In photoluminescence spectroscopy of a low-mobility two-dimensional electron gas subjected to a quantizing magnetic field, we observe an anomaly around $\nu =\frac{1}{3}$ at a very low temperature (0.1 K) and an intermediate electron density ($0.9\times {10}^{11}{\mathrm{c}\mathrm{m}}^{-2}$). The anomaly is explained as due to perturbation of the incompressible liquid at the Laughlin state due to close proximity of a localized charged exciton which creates a fractionally charged quasihole in the liquid. The anomaly of $\sim 2\mathrm{m}\mathrm{e}\mathrm{V}$ can be destroyed by applying a small thermal energy of $\sim 0.2\mathrm{m}\mathrm{e}\mathrm{V}$ that is enough to close the quasihole energy gap.

Figure 1

Left-circularly polarized photoluminescence spectra for a carrier density of $9\times {10}^{10}{\mathrm{c}\mathrm{m}}^{-2}$ and a magnetic field of $B=10.6\mathrm{T}$, corresponding to $\nu =\frac{1}{3}$, at temperatures 0.1 and 1.3 K.

Figure 2

Positions of left-circularly polarized PL lines versus magnetic field for a density of $0.9\times {10}^{11}{\mathrm{c}\mathrm{m}}^{-2}$ and temperatures 0.1 K (solid symbols) and 1.8 K (open symbols).

Figure 3

Energy (in units of Coulomb energy) versus the azimuthal rotational quantum number $M$ for an isolated quantum dot ($*$), a two-dimensional electron liquid (◇), and a QD liquid (○).
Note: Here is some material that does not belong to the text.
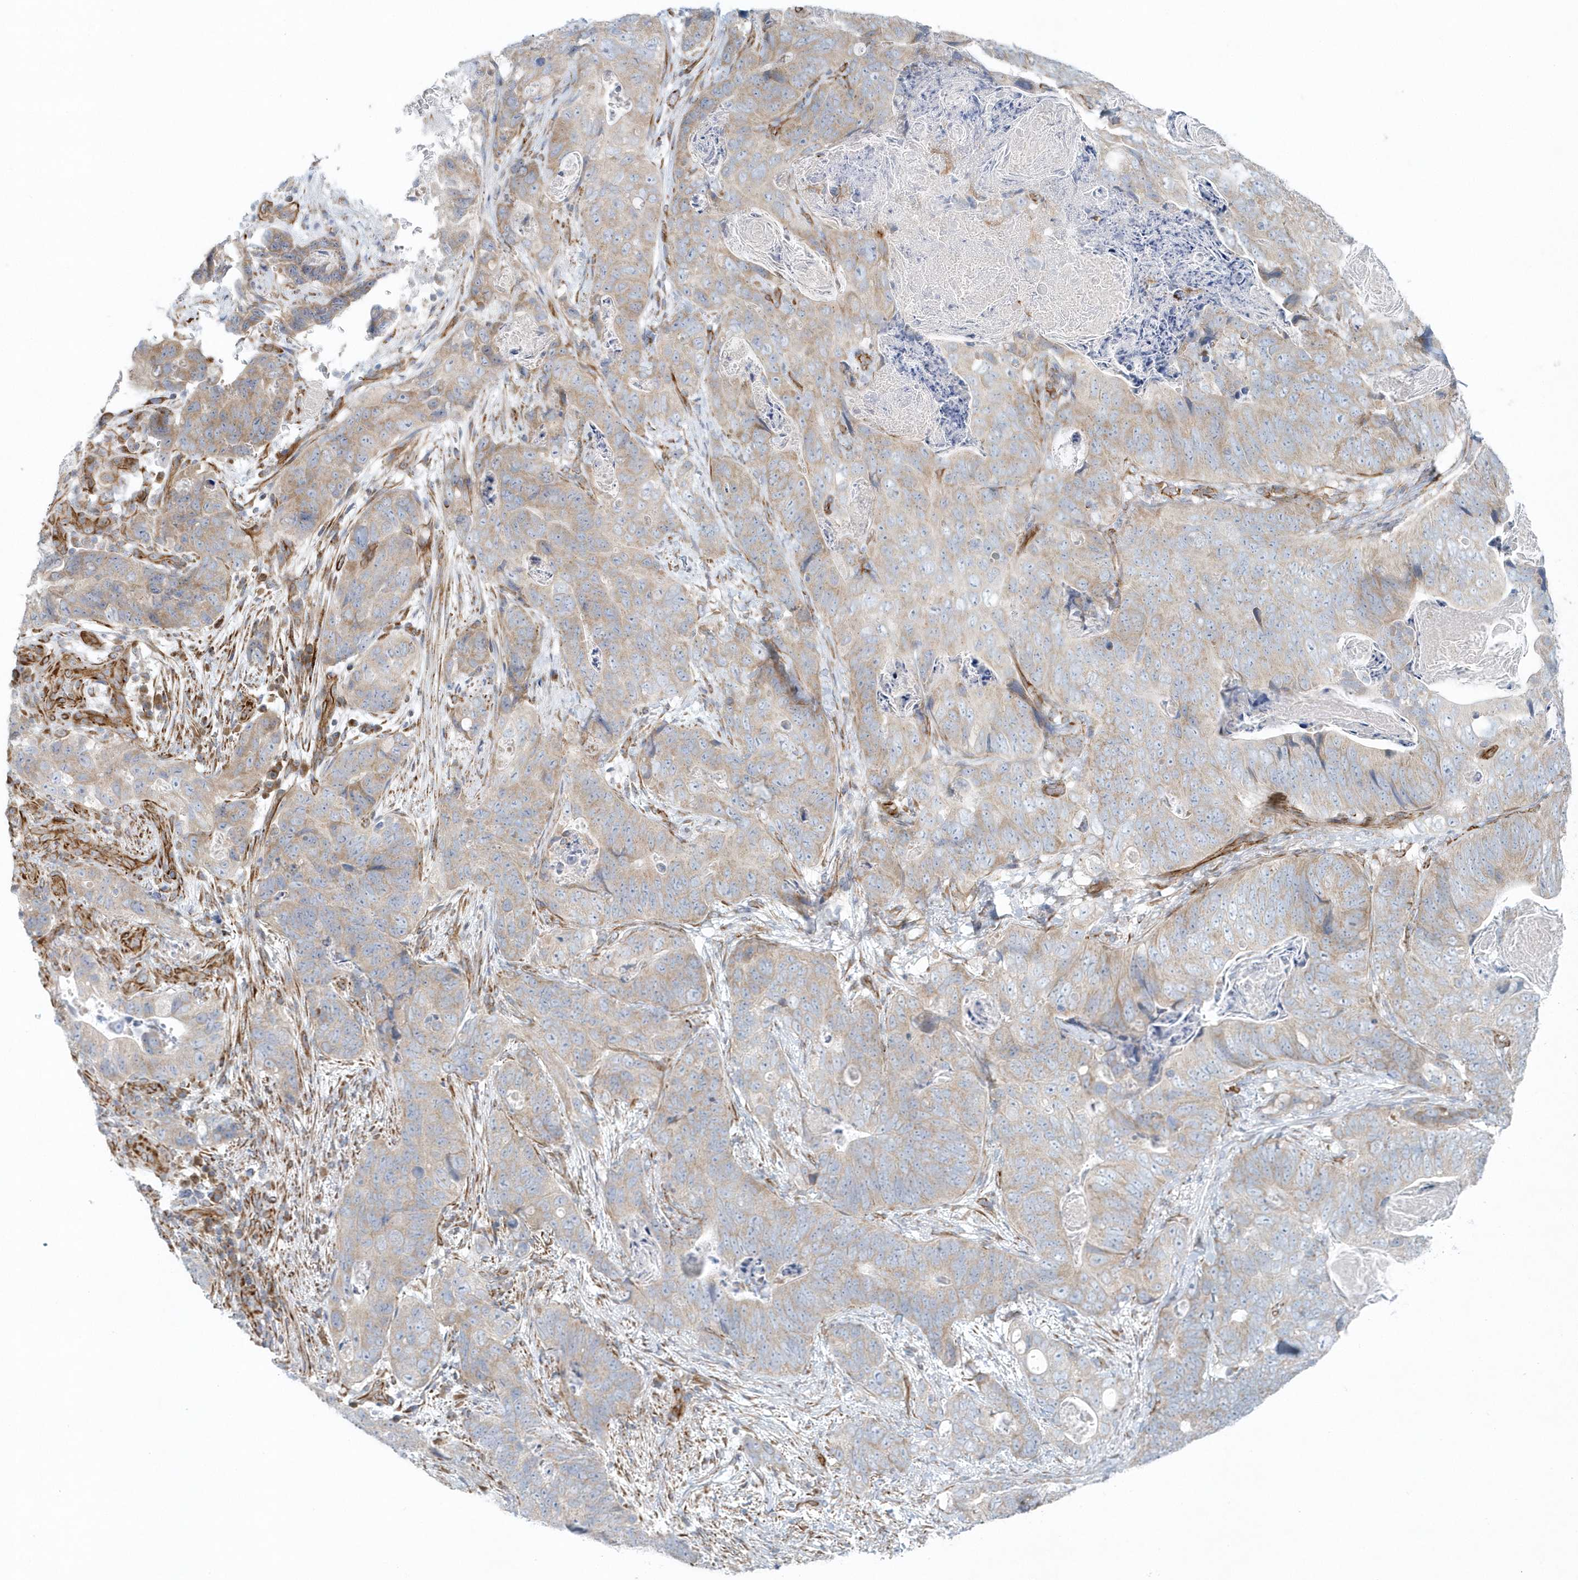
{"staining": {"intensity": "weak", "quantity": "25%-75%", "location": "cytoplasmic/membranous"}, "tissue": "stomach cancer", "cell_type": "Tumor cells", "image_type": "cancer", "snomed": [{"axis": "morphology", "description": "Normal tissue, NOS"}, {"axis": "morphology", "description": "Adenocarcinoma, NOS"}, {"axis": "topography", "description": "Stomach"}], "caption": "Immunohistochemical staining of stomach cancer (adenocarcinoma) displays weak cytoplasmic/membranous protein positivity in about 25%-75% of tumor cells.", "gene": "GPR152", "patient": {"sex": "female", "age": 89}}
The QD of the QD liquid either contains $(1e,h)$ [in (a) and (c)], or $(2e,h)$ [in (b) and (d)]. In (c) and (d) the QD liquid also contains a free quasihole.

Figure 4

Charge-density profile of the ground state and low-lying excitations of electrons in the dot (QD) and the liquid (L) of a QD liquid at $\nu =\frac{1}{3}$ (for $M=0–3$, as indicated in the figure) corresponding to Fig. 3b. The density distribution in the case where the QD liquid contains a free quasihole [Fig. 3d] is shown in (b).